Location
- Country: Iran, Iraq, Syria
- Direction: east–west
- Start: Asaluyeh, Iran
- Passes through: Damascus, Syria

General information
- Type: Natural gas

Technical information
- Length: 5,600 km (3,500 mi)
- Maximum discharge: 110 million cubic metres of natural gas per day
- Diameter: 56 in (1,422 mm)

= Iran–Iraq–Syria pipeline =

Proposed pipeline supplying gas to Europe

The Iran–Iraq–Syria pipeline (called the Friendship Pipeline by the governments involved and the Islamic gas pipeline by some Western sources) is a proposed natural gas pipeline running from the Iranian South Pars/North Dome Gas-Condensate field towards Europe via Iran, Iraq, Syria and Lebanon to supply European customers as well as Iraq, Syria and Lebanon.

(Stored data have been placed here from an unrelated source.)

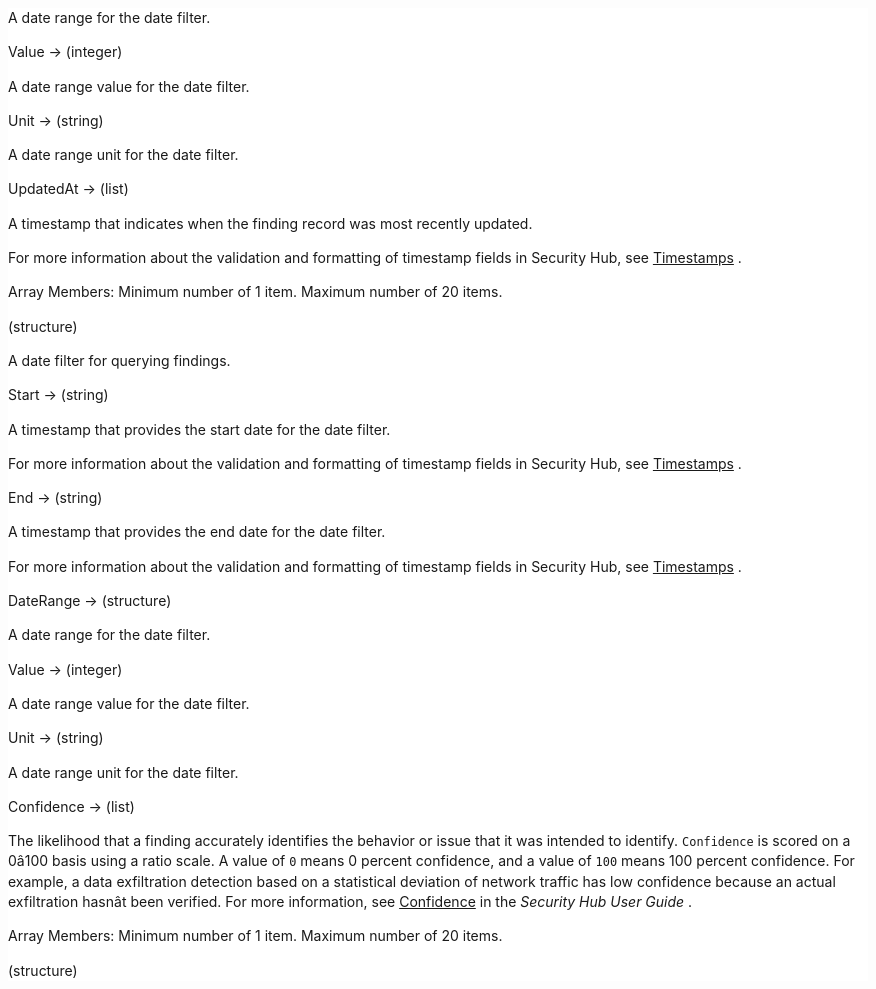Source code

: A date range for the date filter.

Value -> (integer)

A date range value for the date filter.

Unit -> (string)

A date range unit for the date filter.

UpdatedAt -> (list)

A timestamp that indicates when the finding record was most recently updated.

For more information about the validation and formatting of timestamp fields in Security Hub, see [Timestamps](https://docs.aws.amazon.com/securityhub/1.0/APIReference/Welcome.html#timestamps) .

Array Members: Minimum number of 1 item. Maximum number of 20 items.

(structure)

A date filter for querying findings.

Start -> (string)

A timestamp that provides the start date for the date filter.

For more information about the validation and formatting of timestamp fields in Security Hub, see [Timestamps](https://docs.aws.amazon.com/securityhub/1.0/APIReference/Welcome.html#timestamps) .

End -> (string)

A timestamp that provides the end date for the date filter.

For more information about the validation and formatting of timestamp fields in Security Hub, see [Timestamps](https://docs.aws.amazon.com/securityhub/1.0/APIReference/Welcome.html#timestamps) .

DateRange -> (structure)

A date range for the date filter.

Value -> (integer)

A date range value for the date filter.

Unit -> (string)

A date range unit for the date filter.

Confidence -> (list)

The likelihood that a finding accurately identifies the behavior or issue that it was intended to identify. `Confidence` is scored on a 0â100 basis using a ratio scale. A value of `0` means 0 percent confidence, and a value of `100` means 100 percent confidence. For example, a data exfiltration detection based on a statistical deviation of network traffic has low confidence because an actual exfiltration hasnât been verified. For more information, see [Confidence](https://docs.aws.amazon.com/securityhub/latest/userguide/asff-top-level-attributes.html#asff-confidence) in the *Security Hub User Guide* .

Array Members: Minimum number of 1 item. Maximum number of 20 items.

(structure)
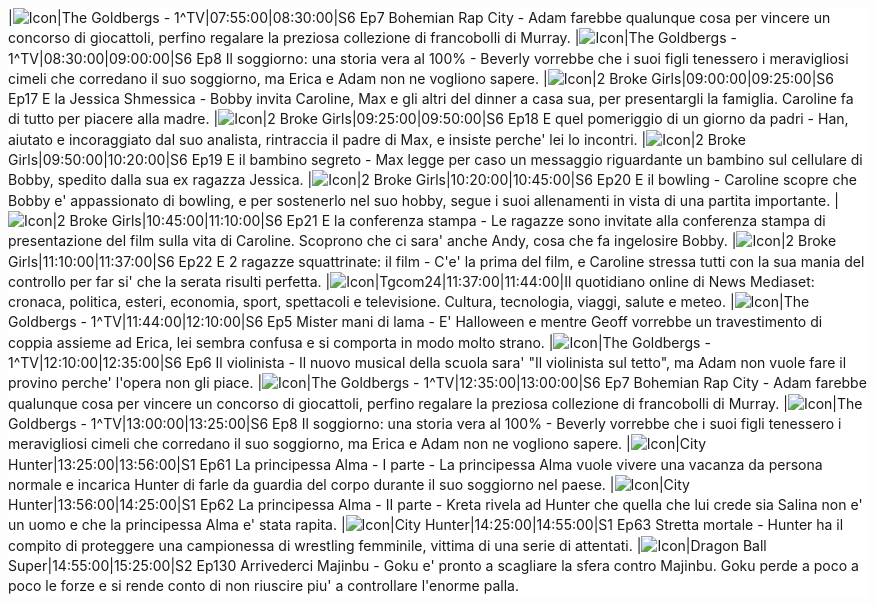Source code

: |![Icon](https://guidatv.sky.it/uuid/d5753717-40c7-4b0e-91d5-f870457823f8/cover?md5ChecksumParam=bfbdbee9d56b558dc68eec2d98657e3c)|The Goldbergs - 1^TV|07:55:00|08:30:00|S6 Ep7 Bohemian Rap City - Adam farebbe qualunque cosa per vincere un concorso di giocattoli, perfino regalare la preziosa collezione di francobolli di Murray.
|![Icon](https://guidatv.sky.it/uuid/0ba02af8-b0d9-4397-846d-c24ccaa3f403/cover?md5ChecksumParam=bfbdbee9d56b558dc68eec2d98657e3c)|The Goldbergs - 1^TV|08:30:00|09:00:00|S6 Ep8 Il soggiorno: una storia vera al 100% - Beverly vorrebbe che i suoi figli tenessero i meravigliosi cimeli che corredano il suo soggiorno, ma Erica e Adam non ne vogliono sapere.
|![Icon](https://guidatv.sky.it/uuid/cb4c03a8-ae2d-4fda-b8f7-0e3c979965fa/cover?md5ChecksumParam=db401d969f06cfd219cc294fc9420929)|2 Broke Girls|09:00:00|09:25:00|S6 Ep17 E la Jessica Shmessica - Bobby invita Caroline, Max e gli altri del dinner a casa sua, per presentargli la famiglia. Caroline fa di tutto per piacere alla madre.
|![Icon](https://guidatv.sky.it/uuid/7d6d680d-9d2f-4b46-a193-0f01aa8ce96d/cover?md5ChecksumParam=db401d969f06cfd219cc294fc9420929)|2 Broke Girls|09:25:00|09:50:00|S6 Ep18 E quel pomeriggio di un giorno da padri - Han, aiutato e incoraggiato dal suo analista, rintraccia il padre di Max, e insiste perche&#039; lei lo incontri.
|![Icon](https://guidatv.sky.it/uuid/09ecf9d9-cdd3-442e-a6d0-818765632720/cover?md5ChecksumParam=db401d969f06cfd219cc294fc9420929)|2 Broke Girls|09:50:00|10:20:00|S6 Ep19 E il bambino segreto - Max legge per caso un messaggio riguardante un bambino sul cellulare di Bobby, spedito dalla sua ex ragazza Jessica.
|![Icon](https://guidatv.sky.it/uuid/5cc7c1c7-04d4-4998-9e48-4b073d79fdf1/cover?md5ChecksumParam=db401d969f06cfd219cc294fc9420929)|2 Broke Girls|10:20:00|10:45:00|S6 Ep20 E il bowling - Caroline scopre che Bobby e&#039; appassionato di bowling, e per sostenerlo nel suo hobby, segue i suoi allenamenti in vista di una partita importante.
|![Icon](https://guidatv.sky.it/uuid/1410627b-f6ee-4bbd-ad9f-604a3dd115c3/cover?md5ChecksumParam=db401d969f06cfd219cc294fc9420929)|2 Broke Girls|10:45:00|11:10:00|S6 Ep21 E la conferenza stampa - Le ragazze sono invitate alla conferenza stampa di presentazione del film sulla vita di Caroline. Scoprono che ci sara&#039; anche Andy, cosa che fa ingelosire Bobby.
|![Icon](https://guidatv.sky.it/uuid/4c8014b9-c28d-4ec9-8f4a-bc0de5edb234/cover?md5ChecksumParam=db401d969f06cfd219cc294fc9420929)|2 Broke Girls|11:10:00|11:37:00|S6 Ep22 E 2 ragazze squattrinate: il film - C&#039;e&#039; la prima del film, e Caroline stressa tutti con la sua mania del controllo per far si&#039; che la serata risulti perfetta.
|![Icon](https://guidatv.sky.it/uuid/df42e3f7-772e-4b4d-b61e-6f07a3766b0e/cover?md5ChecksumParam=a4e40f0d70d0e5d70cc74c6c18708ce7)|Tgcom24|11:37:00|11:44:00|Il quotidiano online di News Mediaset: cronaca, politica, esteri, economia, sport, spettacoli e televisione. Cultura, tecnologia, viaggi, salute e meteo.
|![Icon](https://guidatv.sky.it/uuid/49950634-d315-4f32-aa62-0351a7c94436/cover?md5ChecksumParam=bfbdbee9d56b558dc68eec2d98657e3c)|The Goldbergs - 1^TV|11:44:00|12:10:00|S6 Ep5 Mister mani di lama - E&#039; Halloween e mentre Geoff vorrebbe un travestimento di coppia assieme ad Erica, lei sembra confusa e si comporta in modo molto strano.
|![Icon](https://guidatv.sky.it/uuid/1f052377-1226-41c9-b779-5fe057c006d8/cover?md5ChecksumParam=bfbdbee9d56b558dc68eec2d98657e3c)|The Goldbergs - 1^TV|12:10:00|12:35:00|S6 Ep6 Il violinista - Il nuovo musical della scuola sara&#039; &quot;Il violinista sul tetto&quot;, ma Adam non vuole fare il provino perche&#039; l&#039;opera non gli piace.
|![Icon](https://guidatv.sky.it/uuid/d5753717-40c7-4b0e-91d5-f870457823f8/cover?md5ChecksumParam=bfbdbee9d56b558dc68eec2d98657e3c)|The Goldbergs - 1^TV|12:35:00|13:00:00|S6 Ep7 Bohemian Rap City - Adam farebbe qualunque cosa per vincere un concorso di giocattoli, perfino regalare la preziosa collezione di francobolli di Murray.
|![Icon](https://guidatv.sky.it/uuid/0ba02af8-b0d9-4397-846d-c24ccaa3f403/cover?md5ChecksumParam=bfbdbee9d56b558dc68eec2d98657e3c)|The Goldbergs - 1^TV|13:00:00|13:25:00|S6 Ep8 Il soggiorno: una storia vera al 100% - Beverly vorrebbe che i suoi figli tenessero i meravigliosi cimeli che corredano il suo soggiorno, ma Erica e Adam non ne vogliono sapere.
|![Icon](https://guidatv.sky.it/uuid/e1308e52-e670-42b0-8de2-d4a44c2f2033/cover?md5ChecksumParam=56f9afca6ebe8fa89dc34b25325a3d06)|City Hunter|13:25:00|13:56:00|S1 Ep61 La principessa Alma - I parte - La principessa Alma vuole vivere una vacanza da persona normale e incarica Hunter di farle da guardia del corpo durante il suo soggiorno nel paese.
|![Icon](https://guidatv.sky.it/uuid/95678a09-0118-48c8-9c68-d45299302dd8/cover?md5ChecksumParam=56f9afca6ebe8fa89dc34b25325a3d06)|City Hunter|13:56:00|14:25:00|S1 Ep62 La principessa Alma - II parte - Kreta rivela ad Hunter che quella che lui crede sia Salina non e&#039; un uomo e che la principessa Alma e&#039; stata rapita.
|![Icon](https://guidatv.sky.it/uuid/5bec12e5-6f29-43c5-9062-105ac674bdaf/cover?md5ChecksumParam=56f9afca6ebe8fa89dc34b25325a3d06)|City Hunter|14:25:00|14:55:00|S1 Ep63 Stretta mortale - Hunter ha il compito di proteggere una campionessa di wrestling femminile, vittima di una serie di attentati.
|![Icon](https://guidatv.sky.it/uuid/96e33712-56b6-48a0-a5f6-090fa4bf47f3/cover?md5ChecksumParam=f04bba0a0a0e9f2ba1193c4b891f94fd)|Dragon Ball Super|14:55:00|15:25:00|S2 Ep130 Arrivederci Majinbu - Goku e&#039; pronto a scagliare la sfera contro Majinbu. Goku perde a poco a poco le forze e si rende conto di non riuscire piu&#039; a controllare l&#039;enorme palla.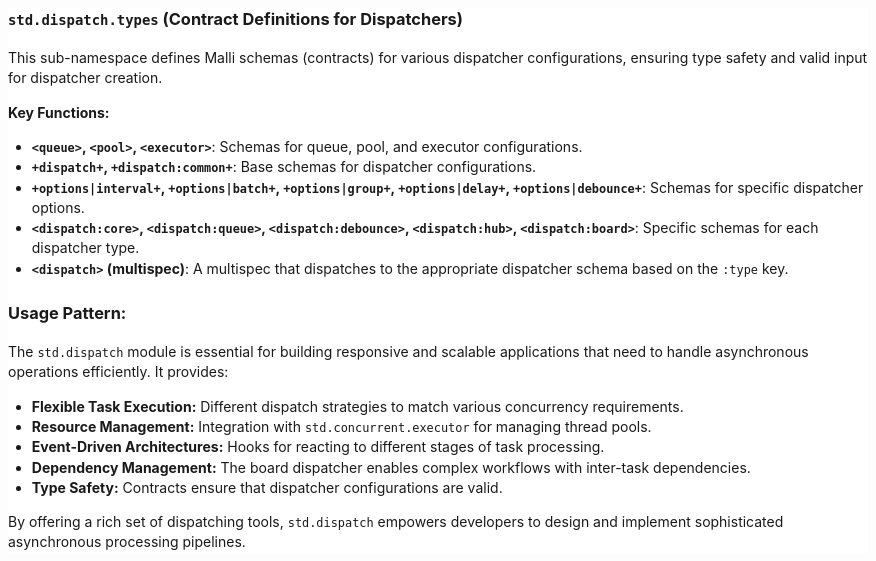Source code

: ### `std.dispatch.types` (Contract Definitions for Dispatchers)

This sub-namespace defines Malli schemas (contracts) for various dispatcher configurations, ensuring type safety and valid input for dispatcher creation.

**Key Functions:**

*   **`<queue>`, `<pool>`, `<executor>`**: Schemas for queue, pool, and executor configurations.
*   **`+dispatch+`, `+dispatch:common+`**: Base schemas for dispatcher configurations.
*   **`+options|interval+`, `+options|batch+`, `+options|group+`, `+options|delay+`, `+options|debounce+`**: Schemas for specific dispatcher options.
*   **`<dispatch:core>`, `<dispatch:queue>`, `<dispatch:debounce>`, `<dispatch:hub>`, `<dispatch:board>`**: Specific schemas for each dispatcher type.
*   **`<dispatch>` (multispec)**: A multispec that dispatches to the appropriate dispatcher schema based on the `:type` key.

### Usage Pattern:

The `std.dispatch` module is essential for building responsive and scalable applications that need to handle asynchronous operations efficiently. It provides:
*   **Flexible Task Execution:** Different dispatch strategies to match various concurrency requirements.
*   **Resource Management:** Integration with `std.concurrent.executor` for managing thread pools.
*   **Event-Driven Architectures:** Hooks for reacting to different stages of task processing.
*   **Dependency Management:** The board dispatcher enables complex workflows with inter-task dependencies.
*   **Type Safety:** Contracts ensure that dispatcher configurations are valid.

By offering a rich set of dispatching tools, `std.dispatch` empowers developers to design and implement sophisticated asynchronous processing pipelines.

The pipeline was planned to be 5600 km long and have a diameter of 142 cm. A previous proposal, known as the Persian Pipeline, had seen a route from Iran's South Pars to Europe via Turkey; it was apparently abandoned after the Swiss energy company Elektrizitätsgesellschaft Laufenburg halted its contract with Iran in October 2010 in the face of pressure over U.S. sanctions against Iran.

Iraq signed an agreement with Iran in June 2013 to receive natural gas to fuel Iraqi power plants in Baghdad and Diyala. The contract covers 1.4 e9ft3 per day over 10 years. Iran's plans to export 176 e6ft3 of gas per day at standard conditions to Iraq by 2015.

In July 2011 Iran, Iraq and Syria said they planned to sign a contract potentially worth around $6bn to construct a pipeline running from South Pars towards Europe, via these countries and Lebanon and then under the Mediterranean to a European country, with a refinery and related infrastructure in Damascus. In November 2012 the United States dismissed reports that construction had begun on the pipeline, saying that this had been claimed repeatedly and that "it never seems to materialize." A framework agreement was to be signed in early 2013, with costs now estimated at $10bn; construction plans were delayed by the Syrian civil war. In December 2012 the Oxford Institute for Energy Studies said that the project "remains doubtful. It is not clear how such a project will be financed given that both Iran and Syria are subject to strict financial sanctions." In July 2015, Iranian Gas Engineering and Development Company (IGEDC) and Pasargad Energy Development Company signed a BOT (build-operate-transfer) contract under which the project owner will provide 25% of finance and National Development Fund of Iran the rest for the construction of IGAT-6.

The pipeline would be a competitor to the Nabucco pipeline from Azerbaijan to Europe. It is also an alternative to the Qatar–Turkey pipeline which had been proposed by Qatar to run from Qatar to Europe via Saudi Arabia, Jordan, Syria and Turkey. Syria's rationale for rejecting the Qatar proposal was said to be "to protect the interests of [its] Russian ally, which is Europe's top supplier of natural gas."